The overused adage “Don’t judge a book by its cover” is more of an author’s plea when they are not satisfied with their cover art that will represent their content. Some covers are a little less than works of art. Others, well you know they look like everyone elses. And still, there are those that you wonder what some were thinking when they approved the design.

What doesMan Browsing a book get judged by if not for its cover?

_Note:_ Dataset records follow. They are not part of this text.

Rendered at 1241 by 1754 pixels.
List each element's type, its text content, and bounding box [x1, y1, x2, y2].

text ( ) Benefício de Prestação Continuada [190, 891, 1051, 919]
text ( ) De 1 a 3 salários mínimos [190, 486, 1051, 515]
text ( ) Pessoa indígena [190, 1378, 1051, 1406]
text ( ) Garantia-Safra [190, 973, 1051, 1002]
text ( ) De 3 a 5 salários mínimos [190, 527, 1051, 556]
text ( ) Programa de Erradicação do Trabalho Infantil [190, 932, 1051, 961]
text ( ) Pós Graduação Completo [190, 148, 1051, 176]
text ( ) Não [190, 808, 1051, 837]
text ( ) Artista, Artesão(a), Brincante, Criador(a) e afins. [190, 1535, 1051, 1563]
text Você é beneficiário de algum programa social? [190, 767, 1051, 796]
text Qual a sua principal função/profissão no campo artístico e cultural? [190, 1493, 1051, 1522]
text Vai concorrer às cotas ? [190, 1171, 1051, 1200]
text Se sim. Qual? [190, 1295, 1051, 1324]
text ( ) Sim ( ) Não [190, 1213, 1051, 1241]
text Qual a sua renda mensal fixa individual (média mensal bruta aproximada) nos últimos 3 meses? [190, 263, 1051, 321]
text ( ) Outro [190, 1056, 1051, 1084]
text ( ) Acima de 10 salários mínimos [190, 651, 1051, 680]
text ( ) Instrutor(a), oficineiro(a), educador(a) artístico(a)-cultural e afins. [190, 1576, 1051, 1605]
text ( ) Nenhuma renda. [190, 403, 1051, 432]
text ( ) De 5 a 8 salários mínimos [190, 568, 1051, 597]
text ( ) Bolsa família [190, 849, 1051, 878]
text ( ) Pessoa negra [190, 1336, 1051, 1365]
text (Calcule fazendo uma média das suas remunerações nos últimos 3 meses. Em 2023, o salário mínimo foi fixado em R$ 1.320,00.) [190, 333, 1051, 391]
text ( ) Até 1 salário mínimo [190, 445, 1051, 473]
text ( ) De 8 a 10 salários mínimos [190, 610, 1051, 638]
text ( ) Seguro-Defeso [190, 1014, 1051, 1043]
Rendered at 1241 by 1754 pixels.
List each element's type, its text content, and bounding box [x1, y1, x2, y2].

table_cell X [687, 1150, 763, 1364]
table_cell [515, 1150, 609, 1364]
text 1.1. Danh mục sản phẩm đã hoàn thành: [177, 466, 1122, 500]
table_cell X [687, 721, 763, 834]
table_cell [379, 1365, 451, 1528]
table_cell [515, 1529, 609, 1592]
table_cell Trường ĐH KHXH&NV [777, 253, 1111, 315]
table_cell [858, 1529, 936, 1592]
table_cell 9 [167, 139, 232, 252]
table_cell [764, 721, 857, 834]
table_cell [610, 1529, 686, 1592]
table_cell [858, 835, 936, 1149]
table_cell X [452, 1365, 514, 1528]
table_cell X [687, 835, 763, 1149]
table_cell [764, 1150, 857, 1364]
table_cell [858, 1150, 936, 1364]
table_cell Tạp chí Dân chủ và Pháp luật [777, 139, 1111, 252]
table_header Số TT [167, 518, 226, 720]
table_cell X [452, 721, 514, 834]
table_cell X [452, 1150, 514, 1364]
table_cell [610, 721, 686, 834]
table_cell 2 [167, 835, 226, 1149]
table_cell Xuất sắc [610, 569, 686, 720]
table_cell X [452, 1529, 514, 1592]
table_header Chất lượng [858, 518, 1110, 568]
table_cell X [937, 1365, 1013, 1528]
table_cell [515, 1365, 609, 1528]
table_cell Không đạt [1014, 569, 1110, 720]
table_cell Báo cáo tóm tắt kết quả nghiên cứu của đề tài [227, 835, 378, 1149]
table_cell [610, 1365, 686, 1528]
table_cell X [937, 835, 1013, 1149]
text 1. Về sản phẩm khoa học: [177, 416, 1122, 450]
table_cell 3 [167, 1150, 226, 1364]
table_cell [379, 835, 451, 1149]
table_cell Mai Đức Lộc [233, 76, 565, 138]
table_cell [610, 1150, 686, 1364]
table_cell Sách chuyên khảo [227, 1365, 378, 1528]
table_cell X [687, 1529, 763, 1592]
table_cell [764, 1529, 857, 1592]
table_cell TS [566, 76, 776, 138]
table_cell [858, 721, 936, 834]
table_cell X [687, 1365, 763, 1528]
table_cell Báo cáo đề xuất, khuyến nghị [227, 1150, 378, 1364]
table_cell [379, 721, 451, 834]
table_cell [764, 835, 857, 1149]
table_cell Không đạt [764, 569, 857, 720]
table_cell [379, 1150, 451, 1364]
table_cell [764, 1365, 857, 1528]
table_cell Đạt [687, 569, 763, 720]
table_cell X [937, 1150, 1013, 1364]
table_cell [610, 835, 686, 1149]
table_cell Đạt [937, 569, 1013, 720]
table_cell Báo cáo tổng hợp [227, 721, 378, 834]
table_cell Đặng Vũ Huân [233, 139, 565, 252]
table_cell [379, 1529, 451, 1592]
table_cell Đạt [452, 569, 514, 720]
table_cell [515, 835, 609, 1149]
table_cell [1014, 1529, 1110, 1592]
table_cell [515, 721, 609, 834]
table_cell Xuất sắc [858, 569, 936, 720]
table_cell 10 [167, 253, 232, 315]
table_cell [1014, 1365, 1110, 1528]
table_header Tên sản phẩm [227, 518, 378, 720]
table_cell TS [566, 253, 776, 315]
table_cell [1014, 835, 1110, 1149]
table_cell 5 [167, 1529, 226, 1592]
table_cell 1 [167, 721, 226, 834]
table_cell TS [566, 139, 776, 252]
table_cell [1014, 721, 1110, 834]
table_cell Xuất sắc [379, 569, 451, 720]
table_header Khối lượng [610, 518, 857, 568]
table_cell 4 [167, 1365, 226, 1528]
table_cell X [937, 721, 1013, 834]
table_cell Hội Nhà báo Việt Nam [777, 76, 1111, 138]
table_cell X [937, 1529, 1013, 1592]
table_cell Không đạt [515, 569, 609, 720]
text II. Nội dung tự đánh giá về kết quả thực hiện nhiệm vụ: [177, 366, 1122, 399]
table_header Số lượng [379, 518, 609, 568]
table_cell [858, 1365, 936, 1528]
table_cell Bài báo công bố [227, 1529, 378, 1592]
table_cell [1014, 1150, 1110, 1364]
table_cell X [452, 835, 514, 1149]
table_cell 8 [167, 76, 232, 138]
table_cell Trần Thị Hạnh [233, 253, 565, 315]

I have lurked in many a bookstore simply trying to figure out what makes the consumer procure the books that they do. Some it would appear have favorite authors that they rush to for the latest release. (How we love these readers). Some perhaps are browsing for something new.

Food for thought:

“A picture is worth one thousand words”

So does the consumer turn to the cover for 1K words at a glance or to the back cover where the author is supposed to create a hook, line, and sinker in about 200 words or less. Sounds like a bit of personal preference. Sounds like we’ll have to take a poll about that. Cover or blurb?

On a more serious note though covers are a very important facet to our books including the eBook. The cover art draws the attention for the unknown author – it is the face of the book, your billboard, and the one of the main reasons people take interest in your book.

The cover should consider quite a few things:

  1. The content of the book. Does the cover capture the feel of the story?
  2. If you printed a traditionally bound book, you will want to take a look at the proposed layout for the spine. Most books are spine out. What will attract your reader?
  3. The currently climate of the industry. As with the release of anything timing plays an essential part in a story’s success.
  4. Understand your demographics.

If you engage a graphic designer discuss the mood, tone, and voice of your book. You may not want to create a happy, warm, light cover if the tone of your book is sombre and moody. Try and capture the essence and message you as the author want to convey when considering the cover art. Take a look at see what your competition is producing and decide what works best in representing your work. If you are self-publishing you want to avoid having a cover that yells, kicks, and screams that you do not have a professional cover.

Equally you may want to take a look at what is going on in the world. While there is no recipe for success you may opt to delay your story about exploding buildings if a real life incident has just occurred.

So the question has to be asked. Which do you check out first? The Cover or the Blurb? We all want to know?